Implementation of Different Types of Meshfree Technique in Computational Solid Mechanics: A Comprehensive Review Across Nano, Micro, and Macro Scales

This work is considered as the first comprehensive review, that covers all types of meshfree method including the traditional or developed meshless techniques that have been implemented for the purpose of investigating static analysis (bending, stability) besides dynamic analysis (free vibration, force vibration and other types of dynamic behaviors) of linear and nonlinear mechanical system. The secondary methods utilized together with the meshless methods are also highlighted such as; Hamilton's principle, first-order shear deformation theory, high-order shear deformation theory, Monte Carlo, local/nonlocal theories and others. Also, some computational mechanics approaches are briefly addressed.

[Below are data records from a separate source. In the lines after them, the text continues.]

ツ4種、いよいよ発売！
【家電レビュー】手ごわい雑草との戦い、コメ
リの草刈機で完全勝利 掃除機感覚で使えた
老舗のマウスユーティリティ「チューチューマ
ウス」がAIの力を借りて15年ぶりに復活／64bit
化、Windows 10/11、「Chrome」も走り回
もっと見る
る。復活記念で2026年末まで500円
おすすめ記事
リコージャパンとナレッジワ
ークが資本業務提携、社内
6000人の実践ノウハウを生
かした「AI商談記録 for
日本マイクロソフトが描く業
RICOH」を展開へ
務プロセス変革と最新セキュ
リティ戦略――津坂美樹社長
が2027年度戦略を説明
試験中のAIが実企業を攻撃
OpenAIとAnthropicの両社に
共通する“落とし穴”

The basic fundamental equations of meshfree methods and the error analysis are presented. Various types of schematics and structure size are discussed. Else, the implementation of composite material in solid mechanics are concisely highlighted. As a key finding, in each unique schematic in specific scale, various implemented parameters like boundary conditions, thickness to length ratio (t/l), as well as the aspect ratio have different impacts on the mechanical performance in both static and dynamic analysis. Additionally, as each meshfree method is considered unique by itself and has its own developed mathematical model, each method has different application and numerical problems to solve. Galerkin, reproducing kernel particle method, moving least square are the most common meshfree. Based on the literature, many studies mainly show interest in investigating the piezoelectric and diverse distribution of carbon nanotubes, and some in fictional graded material in different structures. This review is recommended for researchers interested in solid mechanics analysis at various scales using meshfree techniques.